Doch dass solch enge Beziehungen wie zwischen Pizarro, dem FC Bayern und seinen Fans nicht immer gut ausgehen, zeigt sich nun im Sommer 2015. Während der Peruaner in der ersten Saison unter Pep Guardiola noch dieselbe Rolle gespielt hatte wie unter Heynckes, verlief die vergangene weitaus schlechter. Pizza quälte sich mit mehreren Muskelverletzungen und kam zu lediglich 13 Kurzeinsätzen in der Liga. Es schien so, als wäre er mit seinen 36 Jahren an seine körperlichen Grenzen gestoßen. Auch der Verein war sich offenbar nicht sicher, wie die Personalie über das Saisonende hinaus gehandhabt werden sollte. Man verzichtete auf eine klare Stellungnahme vor dem letzten Spieltag und somit auf eine ordentliche Verabschiedung in der Allianz Arena, gab allerdings mit Veröffentlichung des Spielerkaders und der Trikotnummern bekannt, dass Xabi Alonso zukünftig die Nummer 14 tragen werde. Auch wenn Matthias Sammer zwischenzeitlich noch von Verhandlungen gesprochen hatte, gab er vor wenigen Tagen den endgültigen Abschied bekannt. Den Vertrag mit Claudio Pizarro nicht zu verlängern, ist eine sportlich durchaus vertretbare Entscheidung. Wie der Verein jedoch den Abgang kommunizierte und Pizarros Verdienste (nicht) öffentlich wertschätzte, ist jedoch zu kritisieren. Der Stürmer selbst hingegen fand heute auf Twitter die richtigen Worte:

In der Miasanrot-Redaktion gibt es für Transfers und Aufstellungen eine Art interne Qualitätsfeststellung. Dabei stellen wir uns die Frage, ob wir mit diesem Spieler in der Startaufstellung für ein Champions-League-Finale in der Nacht davor ruhig schlafen könnten. Selbst in der letzten Saison, in der Pizarro häufig nicht fit war, konnten wir diese Frage stets mit einem klaren „Ja“ beantworten. Nach derzeitigem Stand scheinen die bayrischen Bundesligisten aus Augsburg und Ingolstadt durchaus Chancen auf eine Verpflichtung des Stürmers, der weiterhin in München leben möchte, zu haben.
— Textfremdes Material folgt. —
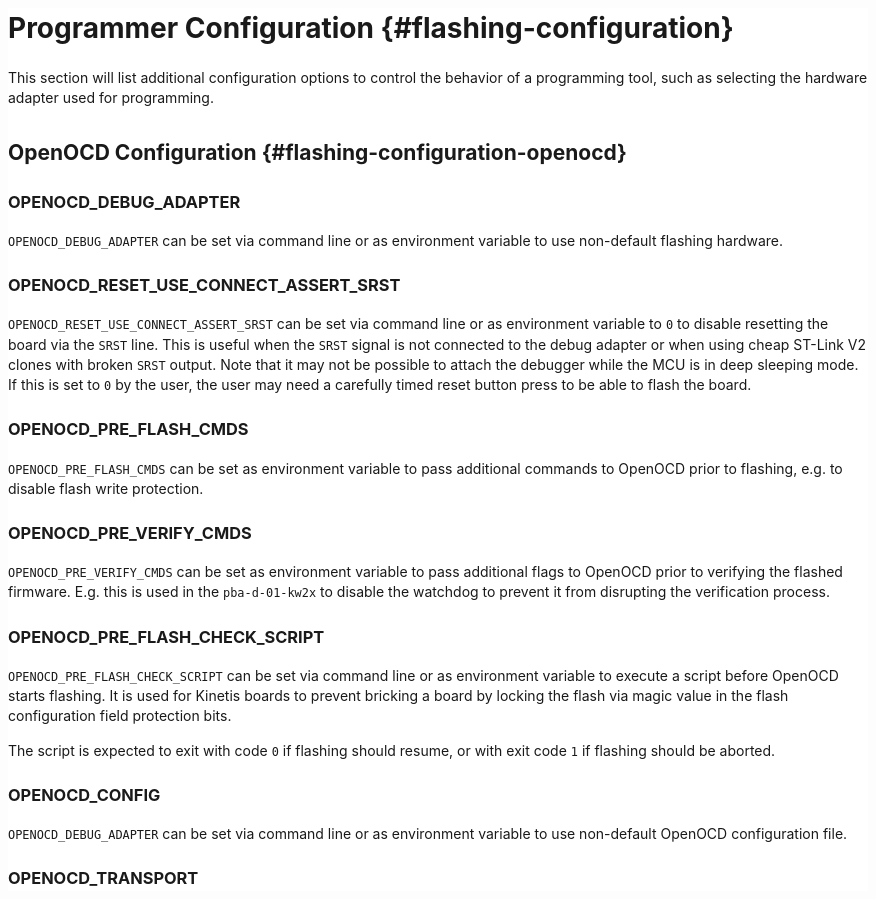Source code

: 
Programmer Configuration                              {#flashing-configuration}
========================

This section will list additional configuration options to control the behavior
of a programming tool, such as selecting the hardware adapter used for
programming.

OpenOCD Configuration                         {#flashing-configuration-openocd}
---------------------

### OPENOCD_DEBUG_ADAPTER

`OPENOCD_DEBUG_ADAPTER` can be set via command line or as environment variable
to use non-default flashing hardware.

### OPENOCD_RESET_USE_CONNECT_ASSERT_SRST

`OPENOCD_RESET_USE_CONNECT_ASSERT_SRST` can be set via command line or as
environment variable to `0` to disable resetting the board via the `SRST` line.
This is useful when the `SRST` signal is not connected to the debug adapter or
when using cheap ST-Link V2 clones with broken `SRST` output. Note that it may
not be possible to attach the debugger while the MCU is in deep sleeping mode.
If this is set to `0` by the user, the user may need a carefully timed reset
button press to be able to flash the board.

### OPENOCD_PRE_FLASH_CMDS

`OPENOCD_PRE_FLASH_CMDS` can be set as environment variable to pass additional
commands to OpenOCD prior to flashing, e.g. to disable flash write protection.

### OPENOCD_PRE_VERIFY_CMDS

`OPENOCD_PRE_VERIFY_CMDS` can be set as environment variable to pass additional
flags to OpenOCD prior to verifying the flashed firmware. E.g. this is used
in the `pba-d-01-kw2x` to disable the watchdog to prevent it from disrupting
the verification process.

### OPENOCD_PRE_FLASH_CHECK_SCRIPT

`OPENOCD_PRE_FLASH_CHECK_SCRIPT` can be set via command line or as
environment variable to execute a script before OpenOCD starts flashing. It is
used for Kinetis boards to prevent bricking a board by locking the flash via
magic value in the flash configuration field protection bits.

The script is expected to exit with code `0` if flashing should resume, or with
exit code `1` if flashing should be aborted.

### OPENOCD_CONFIG

`OPENOCD_DEBUG_ADAPTER` can be set via command line or as environment variable
to use non-default OpenOCD configuration file.

### OPENOCD_TRANSPORT
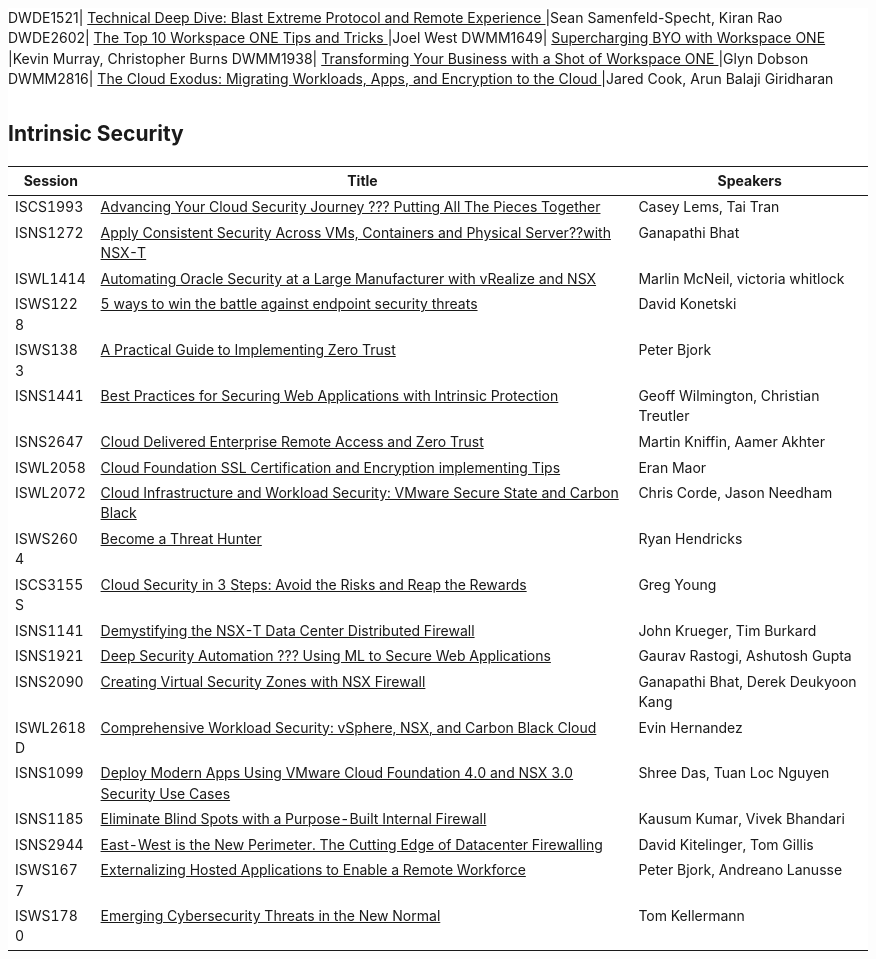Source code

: DWDE1521| [ Technical Deep Dive: Blast Extreme Protocol and Remote Experience  ](https://my.vmworld.com/widget/vmware/vmworld2020/catalog/session/1586463525689001TaVh)|Sean Samenfeld-Specht, Kiran Rao
DWDE2602| [ The Top 10 Workspace ONE Tips and Tricks  ](https://my.vmworld.com/widget/vmware/vmworld2020/catalog/session/1591214484299001SEKp)|Joel West
DWMM1649| [ Supercharging BYO with Workspace ONE  ](https://my.vmworld.com/widget/vmware/vmworld2020/catalog/session/1586808468952001Tw7V)|Kevin Murray, Christopher Burns
DWMM1938| [ Transforming Your Business with a Shot of Workspace ONE  ](https://my.vmworld.com/widget/vmware/vmworld2020/catalog/session/1588261032106001451j)|Glyn Dobson
DWMM2816| [ The Cloud Exodus: Migrating Workloads, Apps, and Encryption to the Cloud  ](https://my.vmworld.com/widget/vmware/vmworld2020/catalog/session/1594768711894001NI4b)|Jared Cook, Arun Balaji Giridharan

## Intrinsic Security
Session | Title | Speakers
---|---|---
ISCS1993| [ Advancing Your Cloud Security Journey ??? Putting All The Pieces Together ](https://my.vmworld.com/widget/vmware/vmworld2020/catalog/session/15883473440130014KBI)|Casey Lems, Tai Tran
ISNS1272| [ Apply Consistent Security Across VMs, Containers and Physical Server??with NSX-T ](https://my.vmworld.com/widget/vmware/vmworld2020/catalog/session/1586207352902001Te4f)|Ganapathi Bhat
ISWL1414| [ Automating Oracle Security at a Large Manufacturer with vRealize and NSX ](https://my.vmworld.com/widget/vmware/vmworld2020/catalog/session/15863833640760014LsH)|Marlin McNeil, victoria whitlock
ISWS1228| [ 5 ways to win the battle against endpoint security threats ](https://my.vmworld.com/widget/vmware/vmworld2020/catalog/session/1585937389519001PwES)|David Konetski
ISWS1383| [ A Practical Guide to Implementing Zero Trust ](https://my.vmworld.com/widget/vmware/vmworld2020/catalog/session/1586370035698001AeCA)|Peter Bjork
ISNS1441| [ Best Practices for Securing Web Applications with Intrinsic Protection ](https://my.vmworld.com/widget/vmware/vmworld2020/catalog/session/1586399862708001Fpjl)|Geoff Wilmington, Christian Treutler
ISNS2647| [ Cloud Delivered Enterprise Remote Access and Zero Trust   ](https://my.vmworld.com/widget/vmware/vmworld2020/catalog/session/1592418165507001Fvip)|Martin Kniffin, Aamer Akhter
ISWL2058| [ Cloud Foundation SSL Certification and Encryption implementing Tips ](https://my.vmworld.com/widget/vmware/vmworld2020/catalog/session/1588978645590001uWkK)|Eran Maor
ISWL2072| [ Cloud Infrastructure and Workload Security: VMware Secure State and Carbon Black ](https://my.vmworld.com/widget/vmware/vmworld2020/catalog/session/1589239245850001Clll)|Chris Corde, Jason Needham
ISWS2604| [ Become a Threat Hunter ](https://my.vmworld.com/widget/vmware/vmworld2020/catalog/session/1591217036405001PNXo)|Ryan Hendricks
ISCS3155S| [ Cloud Security in 3 Steps: Avoid the Risks and Reap the Rewards  ](https://my.vmworld.com/widget/vmware/vmworld2020/catalog/session/1598048763376001VWS3)|Greg Young
ISNS1141| [ Demystifying the NSX-T Data Center Distributed Firewall ](https://my.vmworld.com/widget/vmware/vmworld2020/catalog/session/1585345674089001cEeM)|John Krueger, Tim Burkard
ISNS1921| [ Deep Security Automation ??? Using ML to Secure Web Applications ](https://my.vmworld.com/widget/vmware/vmworld2020/catalog/session/1588230539890001u2YW)|Gaurav Rastogi, Ashutosh Gupta
ISNS2090| [ Creating Virtual Security Zones with NSX Firewall ](https://my.vmworld.com/widget/vmware/vmworld2020/catalog/session/1589300518632001GTg5)|Ganapathi Bhat, Derek Deukyoon Kang
ISWL2618D| [ Comprehensive Workload Security: vSphere, NSX, and Carbon Black Cloud ](https://my.vmworld.com/widget/vmware/vmworld2020/catalog/session/1597370649533001Ulds)|Evin Hernandez
ISNS1099| [ Deploy Modern Apps Using VMware Cloud Foundation 4.0 and NSX 3.0 Security Use Cases ](https://my.vmworld.com/widget/vmware/vmworld2020/catalog/session/1585060157299001dpz0)|Shree Das, Tuan Loc Nguyen
ISNS1185| [ Eliminate Blind Spots with a Purpose-Built Internal Firewall ](https://my.vmworld.com/widget/vmware/vmworld2020/catalog/session/1585763224458001iegW)|Kausum Kumar, Vivek Bhandari
ISNS2944| [ East-West is the New Perimeter. The Cutting Edge of Datacenter Firewalling ](https://my.vmworld.com/widget/vmware/vmworld2020/catalog/session/1596071361656001F94g)|David Kitelinger, Tom Gillis
ISWS1677| [ Externalizing Hosted Applications to Enable a Remote Workforce ](https://my.vmworld.com/widget/vmware/vmworld2020/catalog/session/1586988928691001arIQ)|Peter Bjork, Andreano Lanusse
ISWS1780| [ Emerging Cybersecurity Threats in the New Normal ](https://my.vmworld.com/widget/vmware/vmworld2020/catalog/session/15877679926960012CJT)|Tom Kellermann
Und genauso wie die Fans der gegnerischen Mannschaften Pizarro nicht böse sein konnten, wenn er ihrem Team ein Tor einschenkte, steht fest: Sollte Pizza noch einmal in der Allianz Arena treffen, würde keiner der 71.000 auf ihn schimpfen. Denn auf einen Spieler mit Legendenstatus schimpft man nicht. Gracias, Claudio!